On s’attend à ce que ces données se répercutent aussi sur la politique des Etats-Unis, en pleine campagne présidentielle. A titre d’exemple, le négociateur en chef palestinien Saëb Eraqat a fait porter au Quartette international la responsabilité de cette détérioration de la situation, car il aurait dû intervenir plus tôt pour mettre à exécution la Feuille de route. Pour lui, l’accès à la paix et à la sécurité ne peut se faire via la colonisation et les assassinats, mais via un processus de paix qui mettra un terme à l’occupation israélienne. Et puisque Washington est le véritable moteur du Quartette, on peut interpréter la position palestinienne comme une condamnation de la politique américaine qui a donné libre cours aux pratiques israéliennes et qui a permis à Sharon d’aller loin dans son agression contre le peuple palestinien. Ceci a donné l’occasion à la résistance palestinienne de dire que les attentats sont la seule riposte appropriée à cette agression.
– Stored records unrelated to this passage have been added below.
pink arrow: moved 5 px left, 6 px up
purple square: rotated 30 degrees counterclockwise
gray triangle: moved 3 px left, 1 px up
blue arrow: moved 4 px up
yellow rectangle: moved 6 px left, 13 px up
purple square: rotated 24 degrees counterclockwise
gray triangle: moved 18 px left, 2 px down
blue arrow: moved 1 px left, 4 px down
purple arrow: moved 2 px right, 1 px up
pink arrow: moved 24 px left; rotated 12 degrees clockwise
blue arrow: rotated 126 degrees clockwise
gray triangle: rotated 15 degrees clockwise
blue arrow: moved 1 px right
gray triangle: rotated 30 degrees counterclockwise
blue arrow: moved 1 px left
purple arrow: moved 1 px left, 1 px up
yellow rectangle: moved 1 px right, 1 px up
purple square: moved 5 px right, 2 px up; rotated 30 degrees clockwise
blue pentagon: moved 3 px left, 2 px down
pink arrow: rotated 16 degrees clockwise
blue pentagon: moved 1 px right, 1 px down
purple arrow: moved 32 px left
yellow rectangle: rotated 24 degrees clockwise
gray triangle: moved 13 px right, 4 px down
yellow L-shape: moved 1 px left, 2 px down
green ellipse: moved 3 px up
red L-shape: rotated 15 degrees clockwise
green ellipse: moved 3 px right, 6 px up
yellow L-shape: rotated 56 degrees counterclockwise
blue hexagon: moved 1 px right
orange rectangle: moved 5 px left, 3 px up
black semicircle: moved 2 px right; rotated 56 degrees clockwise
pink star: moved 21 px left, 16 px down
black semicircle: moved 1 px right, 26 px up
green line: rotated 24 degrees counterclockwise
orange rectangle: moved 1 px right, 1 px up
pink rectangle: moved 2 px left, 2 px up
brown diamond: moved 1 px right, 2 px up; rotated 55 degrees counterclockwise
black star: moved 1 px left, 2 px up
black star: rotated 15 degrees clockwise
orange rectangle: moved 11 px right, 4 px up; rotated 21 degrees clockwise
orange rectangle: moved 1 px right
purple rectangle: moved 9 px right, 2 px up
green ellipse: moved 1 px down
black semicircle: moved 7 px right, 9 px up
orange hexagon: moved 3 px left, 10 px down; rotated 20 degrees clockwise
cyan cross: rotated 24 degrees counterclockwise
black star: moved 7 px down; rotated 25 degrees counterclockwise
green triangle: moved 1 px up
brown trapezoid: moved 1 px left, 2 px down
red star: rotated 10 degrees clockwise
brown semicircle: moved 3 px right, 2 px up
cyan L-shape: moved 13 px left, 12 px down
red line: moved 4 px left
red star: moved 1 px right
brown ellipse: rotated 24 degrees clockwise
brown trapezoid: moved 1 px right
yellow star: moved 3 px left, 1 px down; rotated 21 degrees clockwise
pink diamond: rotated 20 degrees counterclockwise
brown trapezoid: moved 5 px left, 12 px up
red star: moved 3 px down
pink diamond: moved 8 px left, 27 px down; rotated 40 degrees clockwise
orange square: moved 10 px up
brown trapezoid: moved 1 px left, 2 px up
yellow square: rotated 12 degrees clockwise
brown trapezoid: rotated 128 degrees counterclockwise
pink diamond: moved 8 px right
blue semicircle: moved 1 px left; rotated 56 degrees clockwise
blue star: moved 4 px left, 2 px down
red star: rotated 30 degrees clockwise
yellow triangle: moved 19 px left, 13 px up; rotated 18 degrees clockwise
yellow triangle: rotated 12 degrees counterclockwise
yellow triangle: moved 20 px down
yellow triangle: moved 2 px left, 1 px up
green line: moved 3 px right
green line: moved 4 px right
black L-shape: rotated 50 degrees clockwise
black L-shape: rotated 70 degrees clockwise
On peut s’attendre à ce que ces nouvelles complications, qui entravent l’application de la Feuille de route et du plan de retrait, portent préjudice à la campagne électorale du Bush fils et au Parti républicain. Elles prouveront à leurs adversaires démocrates et à l’opinion publique américaine que Bush et son équipe ont échoué dans leur politique proche-orientale. Comment l’Administration républicaine va-t-elle se défendre, puisqu’elle n’a rien réalisé sur le volet israélo-palestinien et a fini son premier mandat au milieu d’un bain de sang, pas seulement en Palestine, mais aussi en Iraq ?

Sharon n’a aidé personne lorsqu’il est allé loin dans son agression contre le peuple palestinien et dans sa politique d’assassinats ciblés contre les dirigeants du Hamas, du Djihad et des Brigades des martyrs d’Al-Aqsa, le bras armé du Fatah. Il n’a aidé personne lorsqu’il a poursuivi sa politique de détention, de torture, de rapts et de démolition des maisons de Palestiniens, de colonisation et de construction du mur de séparation. Il a réactivé ainsi la résistance palestinienne armée, mis l’Egypte dans l’embarras, affaibli l’Autorité palestinienne et porté préjudice à l’allié américain. Les semaines prochaines seront cruciales pour son propre avenir politique qui paraît peu prometteur.